5. Il résulte de ce qui précède sans qu’il soit besoin de statuer sur les autres moyens de la requête, que la décision du 9 août 2023 doit être annulée.
Sur les conclusions à fin d’injonction :
6. Eu égard au motif d’annulation retenu, l’exécution du présent jugement implique que le centre hospitalier intercommunal de Cavaillon- Lauris procède à la réintégration juridique de M. A… et à la reconstitution de sa carrière et de ses droits sociaux sur la période d’éviction. Il y a lieu d’enjoindre au centre hospitalier d’y procéder dans un délai de deux mois.
Sur les frais liés au litige :
7. Les dispositions des articles L. 761-1 du code de justice administrative font obstacle à ce que soit mis à la charge de M. A…, qui n’est pas, dans la présente instance la partie perdante la somme demandée par le centre hospitalier intercommunal de Cavaillon-Lauris. Dans les circonstances de l’espèce, il y a lieu de mettre à la charge du centre hospitalier une somme 1 500 euros au titre des frais exposés par M. A… et non compris dans les dépens.
D É C I D E :
Article 1er : La décision du 9 août 2023 par laquelle le directeur du centre hospitalier intercommunal de Cavaillon-Lauris a prononcé à l’encontre de M. A… une sanction disciplinaire d’exclusion temporaire de fonctions pour une durée d’un mois est annulée.

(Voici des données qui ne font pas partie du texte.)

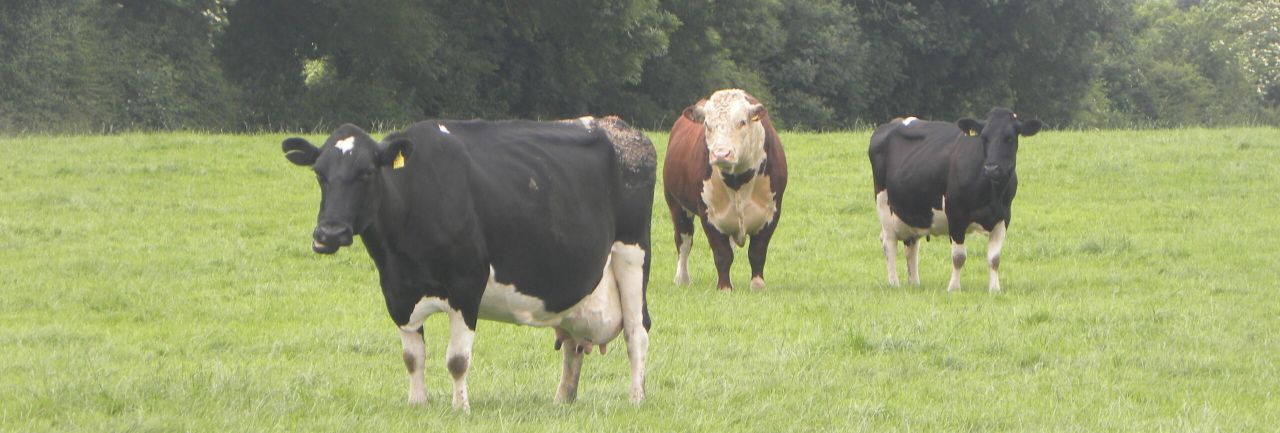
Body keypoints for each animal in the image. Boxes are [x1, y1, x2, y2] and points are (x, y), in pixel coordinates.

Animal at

Article 2 : Il est enjoint au centre hospitalier intercommunal de Cavaillon-Lauris de procéder à la réintégration juridique de M. A… et à la reconstitution de sa carrière et de ses droits, dans un délai de deux mois à compter de la notification du présent jugement.
Article 3 : Le centre hospitalier intercommunal de Cavaillon-Lauris versera la somme de 1 500 euros à M. A… au titre de l’article L. 761-1 du code de justice administrative.
Article 4 : Les conclusions du centre hospitalier intercommunal de Cavaillon-Lauris présentées au titre du L. 761-1 du code de justice administrative sont rejetées.
Article 5 : Le présent jugement sera notifié à M. C… A… et au centre hospitalier intercommunal de Cavaillon-Lauris.
Délibéré après l’audience du 18 février 2026, à laquelle siégeaient :
Mme Chamot, présidente,
Mme Sarac-Deleigne, première conseillère,
Mme Mazars, conseillère.
Rendu public par mise à disposition au greffe le 12 mars 2026.
La rapporteure,
B. SARAC-DELEIGNE
La présidente,
C. CHAMOT
La greffière,
B. MAS-JAY
La République mande et ordonne à la ministre de la santé, des familles, de l’autonomie et des personnes handicapées en ce qui la concerne ou à tous commissaires de justice à ce requis en ce qui concerne les voies de droit commun, contre les parties privées, de pourvoir à l’exécution de la présente décision.